The Mykilska Slobidka (Микільська слобідка; Никольская слободка, Nicholas village) was a former sloboda (settlement) located on the left-bank of Dnieper and outskirts of Bykivnia Forest. It was connected with Kyiv by Nicholas Chain Bridge. Today, the settlement is now part of Livoberezhnyi Masyv of the Dnipro Raion (district) of Kyiv.

==History==
In the 18th century, the remains of the Mesolithic Dnieper–Donets culture were found on the territory of the Mykilska Slobidka. In 1508, the territory belonged to the Pustyno-Mykilskyi Monastery, from which the settlement received its name.

In the 18th century, the settlement was inhabited by the Kyiv Arsenal workers. From 1802 to 1902, the settlement was part of the Brovary Volost. In 1858, the settlement consisted of 76 residences, 350 residents, and the St. Nicholas Church. Famed Russian poets Anna Akhmatova and Nikolay Gumilev were married in this church in 1910. The settlement had a small lake named Sviatysche located to its north, and a small settlement exclave named Buhry to the lake's north.
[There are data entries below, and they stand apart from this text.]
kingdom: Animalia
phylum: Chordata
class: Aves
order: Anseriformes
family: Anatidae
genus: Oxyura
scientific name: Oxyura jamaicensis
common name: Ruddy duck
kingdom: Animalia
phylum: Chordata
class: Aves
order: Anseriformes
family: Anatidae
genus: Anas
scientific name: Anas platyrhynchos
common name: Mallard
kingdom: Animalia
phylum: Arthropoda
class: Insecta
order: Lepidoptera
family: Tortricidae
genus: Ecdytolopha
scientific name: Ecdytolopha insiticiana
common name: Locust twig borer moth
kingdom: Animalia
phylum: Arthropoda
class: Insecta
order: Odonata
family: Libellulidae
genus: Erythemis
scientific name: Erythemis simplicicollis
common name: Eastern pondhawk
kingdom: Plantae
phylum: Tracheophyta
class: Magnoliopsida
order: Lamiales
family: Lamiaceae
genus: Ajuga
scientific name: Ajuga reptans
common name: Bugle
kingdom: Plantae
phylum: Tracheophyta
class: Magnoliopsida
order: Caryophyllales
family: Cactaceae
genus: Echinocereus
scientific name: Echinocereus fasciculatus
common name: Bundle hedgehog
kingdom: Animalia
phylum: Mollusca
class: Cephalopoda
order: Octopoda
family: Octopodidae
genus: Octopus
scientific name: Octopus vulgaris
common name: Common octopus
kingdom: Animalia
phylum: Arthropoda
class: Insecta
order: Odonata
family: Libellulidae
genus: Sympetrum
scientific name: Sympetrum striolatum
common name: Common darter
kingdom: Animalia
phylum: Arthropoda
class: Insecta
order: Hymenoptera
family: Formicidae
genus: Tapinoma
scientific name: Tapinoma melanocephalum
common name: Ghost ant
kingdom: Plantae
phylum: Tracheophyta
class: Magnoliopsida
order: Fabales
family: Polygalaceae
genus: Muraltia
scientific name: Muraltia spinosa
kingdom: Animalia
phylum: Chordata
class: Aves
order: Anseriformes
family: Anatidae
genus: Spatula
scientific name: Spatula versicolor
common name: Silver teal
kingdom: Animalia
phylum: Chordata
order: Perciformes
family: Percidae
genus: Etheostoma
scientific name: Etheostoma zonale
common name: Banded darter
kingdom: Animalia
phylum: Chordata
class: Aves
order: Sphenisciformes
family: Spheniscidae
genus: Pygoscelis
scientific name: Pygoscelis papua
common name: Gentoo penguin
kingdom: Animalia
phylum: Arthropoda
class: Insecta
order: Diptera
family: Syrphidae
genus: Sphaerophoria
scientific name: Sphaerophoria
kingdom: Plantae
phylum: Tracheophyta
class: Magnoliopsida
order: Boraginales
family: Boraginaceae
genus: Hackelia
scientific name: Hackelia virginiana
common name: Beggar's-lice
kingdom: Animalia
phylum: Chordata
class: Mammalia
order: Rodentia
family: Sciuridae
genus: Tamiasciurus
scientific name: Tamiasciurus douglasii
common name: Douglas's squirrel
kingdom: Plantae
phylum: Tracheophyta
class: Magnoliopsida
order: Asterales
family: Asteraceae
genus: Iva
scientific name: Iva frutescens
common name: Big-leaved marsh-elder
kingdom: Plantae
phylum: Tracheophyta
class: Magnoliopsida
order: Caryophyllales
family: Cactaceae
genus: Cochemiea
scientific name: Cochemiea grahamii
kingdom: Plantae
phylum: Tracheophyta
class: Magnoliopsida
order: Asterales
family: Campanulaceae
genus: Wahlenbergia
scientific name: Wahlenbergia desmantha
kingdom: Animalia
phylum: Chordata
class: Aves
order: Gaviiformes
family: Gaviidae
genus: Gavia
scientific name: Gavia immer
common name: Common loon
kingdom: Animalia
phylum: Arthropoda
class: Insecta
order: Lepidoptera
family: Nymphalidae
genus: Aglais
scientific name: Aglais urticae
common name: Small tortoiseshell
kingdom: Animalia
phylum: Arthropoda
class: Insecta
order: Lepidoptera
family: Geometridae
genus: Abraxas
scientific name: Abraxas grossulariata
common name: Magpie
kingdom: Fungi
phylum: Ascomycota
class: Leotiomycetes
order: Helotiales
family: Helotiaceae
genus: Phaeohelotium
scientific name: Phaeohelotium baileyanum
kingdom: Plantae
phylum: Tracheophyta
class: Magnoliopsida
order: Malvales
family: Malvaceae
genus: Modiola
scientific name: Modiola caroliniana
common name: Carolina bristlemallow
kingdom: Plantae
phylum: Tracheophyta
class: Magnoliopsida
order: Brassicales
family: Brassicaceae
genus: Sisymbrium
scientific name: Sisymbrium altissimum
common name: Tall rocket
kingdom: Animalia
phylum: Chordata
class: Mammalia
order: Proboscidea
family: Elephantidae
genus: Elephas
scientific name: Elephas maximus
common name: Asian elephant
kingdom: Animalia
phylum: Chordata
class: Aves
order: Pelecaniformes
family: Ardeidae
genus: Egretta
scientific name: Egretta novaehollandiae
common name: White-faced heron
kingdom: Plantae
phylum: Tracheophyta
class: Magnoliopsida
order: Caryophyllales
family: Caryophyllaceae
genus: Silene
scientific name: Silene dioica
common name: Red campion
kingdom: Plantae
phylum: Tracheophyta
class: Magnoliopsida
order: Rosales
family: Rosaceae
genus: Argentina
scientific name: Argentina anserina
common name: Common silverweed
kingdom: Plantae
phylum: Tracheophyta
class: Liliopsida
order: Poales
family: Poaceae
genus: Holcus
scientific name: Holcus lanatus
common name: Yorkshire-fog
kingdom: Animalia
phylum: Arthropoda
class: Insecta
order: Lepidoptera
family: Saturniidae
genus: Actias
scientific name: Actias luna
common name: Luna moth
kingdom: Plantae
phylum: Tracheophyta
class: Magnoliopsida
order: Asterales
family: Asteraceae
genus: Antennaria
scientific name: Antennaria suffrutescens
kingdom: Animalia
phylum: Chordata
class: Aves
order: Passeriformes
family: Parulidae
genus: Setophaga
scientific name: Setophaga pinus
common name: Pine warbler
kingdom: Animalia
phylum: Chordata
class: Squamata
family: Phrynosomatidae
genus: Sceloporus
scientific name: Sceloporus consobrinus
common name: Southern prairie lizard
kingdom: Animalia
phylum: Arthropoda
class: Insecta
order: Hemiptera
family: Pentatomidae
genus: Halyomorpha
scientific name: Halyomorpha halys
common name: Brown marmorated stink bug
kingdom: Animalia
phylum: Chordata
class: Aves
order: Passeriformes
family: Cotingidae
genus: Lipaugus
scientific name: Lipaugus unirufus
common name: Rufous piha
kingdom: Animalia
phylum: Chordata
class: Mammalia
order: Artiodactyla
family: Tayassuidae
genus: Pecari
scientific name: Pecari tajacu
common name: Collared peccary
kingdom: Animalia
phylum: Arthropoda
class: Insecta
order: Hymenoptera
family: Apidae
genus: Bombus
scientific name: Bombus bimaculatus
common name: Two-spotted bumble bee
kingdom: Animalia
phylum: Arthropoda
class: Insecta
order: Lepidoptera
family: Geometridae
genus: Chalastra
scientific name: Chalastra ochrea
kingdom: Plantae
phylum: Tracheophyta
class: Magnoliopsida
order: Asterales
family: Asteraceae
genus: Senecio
From 1903 to 1923, the settlement was the administrative center of the Mykilsko-Slobidska Volost, in the Oster Povit of the Chernihiv Governorate. In the early 1910s, the settlement was home to the city's tram depot, located in between three tram routes which ran through the settlement. It is particularly notable since the city's two banks were then administratively part of other governorates (Kyiv and Chernihiv, respectively).

When Kiev's city limits were expanded to the left bank in 1923, the settlement became a part of the city. In the 1930s, Soviet authorities closed the functioning church and monastery down, and repressed the local archimandrite. In 1935, the monastery and belltower were demolished, and a new park and street were built in its place. During the 1960s to 1970s, the territory of the Mykilska Slobidka was demolished to make way for the Livoberezhnyi neighborhood; nothing remains of the original settlement except for one pre-revolutionary building.